Stored entries:

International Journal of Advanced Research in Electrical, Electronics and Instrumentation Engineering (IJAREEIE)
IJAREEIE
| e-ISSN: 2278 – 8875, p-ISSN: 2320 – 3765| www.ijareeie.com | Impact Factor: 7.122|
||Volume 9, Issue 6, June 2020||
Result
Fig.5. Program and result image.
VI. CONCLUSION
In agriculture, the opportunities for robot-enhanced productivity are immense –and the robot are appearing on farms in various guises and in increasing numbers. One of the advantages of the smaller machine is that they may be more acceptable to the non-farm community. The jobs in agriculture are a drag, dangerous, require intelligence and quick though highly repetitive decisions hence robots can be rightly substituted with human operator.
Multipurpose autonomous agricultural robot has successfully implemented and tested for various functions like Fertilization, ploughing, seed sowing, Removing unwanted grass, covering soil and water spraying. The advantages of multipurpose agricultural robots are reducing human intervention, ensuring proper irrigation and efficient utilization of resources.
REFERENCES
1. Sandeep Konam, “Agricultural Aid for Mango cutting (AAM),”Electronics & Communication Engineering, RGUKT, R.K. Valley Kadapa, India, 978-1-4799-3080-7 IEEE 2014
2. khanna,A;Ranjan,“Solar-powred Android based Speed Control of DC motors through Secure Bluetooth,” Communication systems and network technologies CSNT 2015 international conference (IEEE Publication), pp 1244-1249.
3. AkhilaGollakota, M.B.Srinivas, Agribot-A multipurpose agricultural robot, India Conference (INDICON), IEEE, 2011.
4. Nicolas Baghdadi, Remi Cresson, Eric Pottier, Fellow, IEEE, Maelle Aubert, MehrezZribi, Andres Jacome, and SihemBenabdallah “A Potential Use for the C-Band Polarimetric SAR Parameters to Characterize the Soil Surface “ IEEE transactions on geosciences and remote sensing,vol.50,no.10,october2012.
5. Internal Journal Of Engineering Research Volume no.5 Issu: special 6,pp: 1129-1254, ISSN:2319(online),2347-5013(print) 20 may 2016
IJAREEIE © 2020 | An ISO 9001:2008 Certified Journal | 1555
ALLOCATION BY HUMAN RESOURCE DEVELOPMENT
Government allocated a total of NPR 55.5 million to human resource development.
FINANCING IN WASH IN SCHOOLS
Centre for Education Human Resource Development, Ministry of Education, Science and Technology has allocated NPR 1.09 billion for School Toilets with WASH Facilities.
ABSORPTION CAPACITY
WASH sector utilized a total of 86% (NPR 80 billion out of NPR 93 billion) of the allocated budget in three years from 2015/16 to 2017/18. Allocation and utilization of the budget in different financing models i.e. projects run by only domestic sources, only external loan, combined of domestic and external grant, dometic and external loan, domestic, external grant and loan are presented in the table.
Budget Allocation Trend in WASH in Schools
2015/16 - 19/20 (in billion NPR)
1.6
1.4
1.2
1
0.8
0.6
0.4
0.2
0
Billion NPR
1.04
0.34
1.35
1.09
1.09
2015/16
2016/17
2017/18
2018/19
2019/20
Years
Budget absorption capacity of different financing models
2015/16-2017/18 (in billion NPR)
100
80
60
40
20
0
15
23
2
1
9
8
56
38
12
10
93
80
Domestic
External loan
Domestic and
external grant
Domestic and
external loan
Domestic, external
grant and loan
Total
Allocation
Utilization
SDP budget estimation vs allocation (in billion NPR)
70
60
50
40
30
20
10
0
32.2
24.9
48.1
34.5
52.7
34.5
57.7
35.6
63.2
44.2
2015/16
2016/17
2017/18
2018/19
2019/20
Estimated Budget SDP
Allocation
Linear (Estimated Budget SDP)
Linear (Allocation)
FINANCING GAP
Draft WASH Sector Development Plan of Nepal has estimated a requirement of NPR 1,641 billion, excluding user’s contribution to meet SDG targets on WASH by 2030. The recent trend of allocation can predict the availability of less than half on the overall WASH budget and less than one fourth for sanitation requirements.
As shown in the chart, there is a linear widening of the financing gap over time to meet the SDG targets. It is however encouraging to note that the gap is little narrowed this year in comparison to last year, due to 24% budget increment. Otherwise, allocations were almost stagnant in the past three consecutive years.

### TASK TO CARRY OUT
From the line that has "Impact Factor: 7.122|" through the line that has "978-1-4799-3080-7 IEEE 2014", copy every line exactly as it appears above, and leave out all others.

### REPLY TO THE TASK
| e-ISSN: 2278 – 8875, p-ISSN: 2320 – 3765| www.ijareeie.com | Impact Factor: 7.122|
||Volume 9, Issue 6, June 2020||
Result
Fig.5. Program and result image.
VI. CONCLUSION
In agriculture, the opportunities for robot-enhanced productivity are immense –and the robot are appearing on farms in various guises and in increasing numbers. One of the advantages of the smaller machine is that they may be more acceptable to the non-farm community. The jobs in agriculture are a drag, dangerous, require intelligence and quick though highly repetitive decisions hence robots can be rightly substituted with human operator.
Multipurpose autonomous agricultural robot has successfully implemented and tested for various functions like Fertilization, ploughing, seed sowing, Removing unwanted grass, covering soil and water spraying. The advantages of multipurpose agricultural robots are reducing human intervention, ensuring proper irrigation and efficient utilization of resources.
REFERENCES
1. Sandeep Konam, “Agricultural Aid for Mango cutting (AAM),”Electronics & Communication Engineering, RGUKT, R.K. Valley Kadapa, India, 978-1-4799-3080-7 IEEE 2014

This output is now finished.